Samen met zijn zustergeslacht Pachyrhachis bezit Haasiophis geen sacrale ribben of wervels. Evenals Pachyrhachis is er geen bewaarde aanwijzing van een verbinding tussen de wervelkolom en de bekkengordel. De bekkengordel wordt gedeeltelijk afgedekt door over elkaar liggende botten, waardoor de details die te zien zijn, worden verminderd. Röntgenfoto's van het specimen onthullen Haasiophis terrasanctus met een eenvoudig triradiaat bekken vergelijkbaar met dat van Pachyrhachis. Beide dijbeenderen zijn bij het exemplaar bewaard gebleven, maar de rest van het rechterbeen ontbreekt. Het linkerzeugopodium, het voetwortelbeen, het scheenbeen en het kuitbeen zijn bewaard gebleven, hoewel het scheenbeen enigszins is gedisarticuleerd. De voet bestaat uit drie tarsale ossificaties en vijf middenvoetsbeentjes. De tarsale ossificaties vertonen geen tekenen dat de botten tijdens het leven met elkaar verbonden waren. Sporen van twee teenkootjes zijn waarneembaar achter middenvoetsbeentjes twee en drie.

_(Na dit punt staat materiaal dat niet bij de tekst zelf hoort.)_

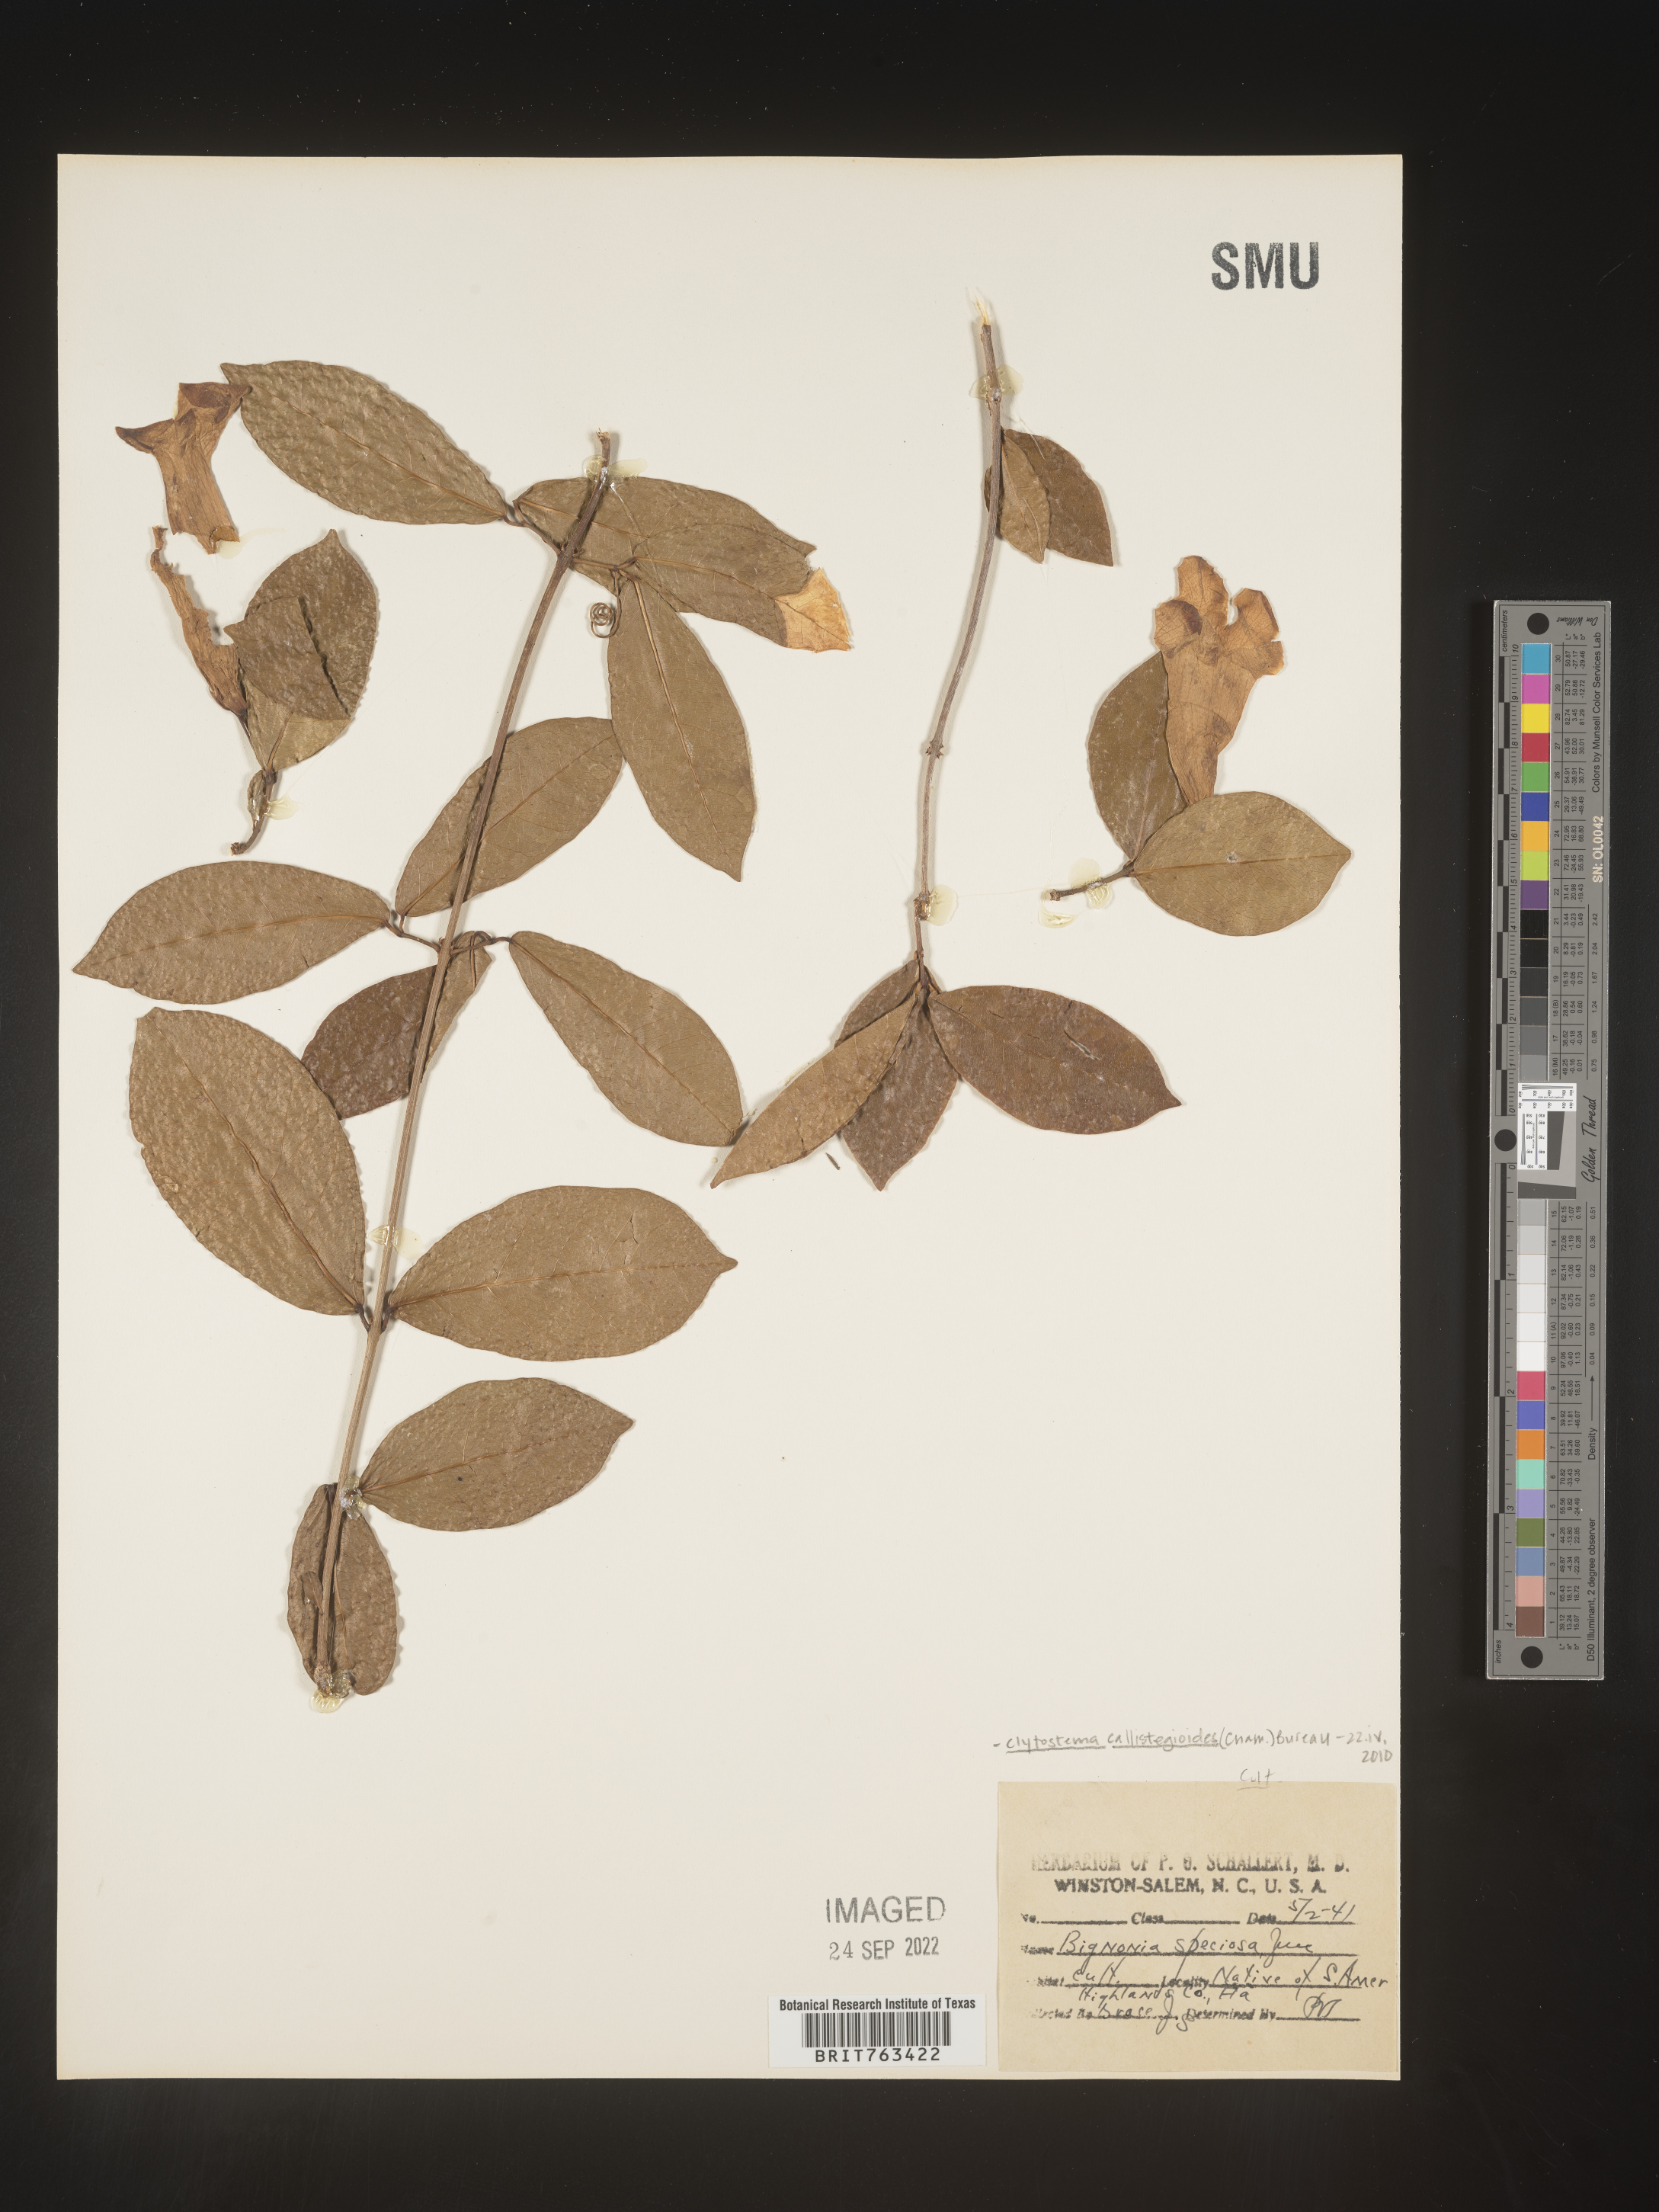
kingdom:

Taxonomische positie[bewerken | brontekst bewerken]

Verschillende skeletkenmerken van Haasiophis kunnen worden geïnterpreteerd als een aanwijzing dat Haasiophis een juveniel exemplaar van Pachyrhachis is. De kleine totale omvang, onderontwikkeling van de tarsale ossificaties, minder uitgebreide pachyostosis en grotere proportionele grootte van het scheenbeen en kuitbeen zijn allemaal mogelijke kenmerken van een juveniel. De schedel- en tandstructuren van Pachyrhachis en Haasiophis zijn echter duidelijk verschillend. De doornuitsteeksels van Pachyrhachis zijn veel groter in vergelijking en de ribvorm is heel duidelijk afwijkend. Daarom, hoewel ze als zeer nauw verwant worden beschouwd, zijn de twee verschillende geslachten.

Op basis van cladistische analyse van schedelkenmerken worden Haasiophis en zijn zustergeslachten aangeduid als ofwel een zustergroep van, of basale leden van, de macrostomate clade van slangen. Dit wordt ondersteund door de algemene kenmerken van het skelet. De aanwezigheid van de achterpoten vormt echter een probleem bij deze plaatsing. Er zijn twee belangrijke alternatieven voor de aanwezigheid van achterpoten bij Pachyophiidae. De eerste is het secundaire herwinnen van de ledematen van pootloze voorouders, terwijl de tweede de mogelijkheid is van meerdere episoden van pootverlies bij slangen. Helaas zijn het huidige aantal exemplaren uit de familie Pachyophiidae en de complexiteit van de evolutionaire taxonomie van slangen niet voldoende om de ene optie boven de andere te verkiezen.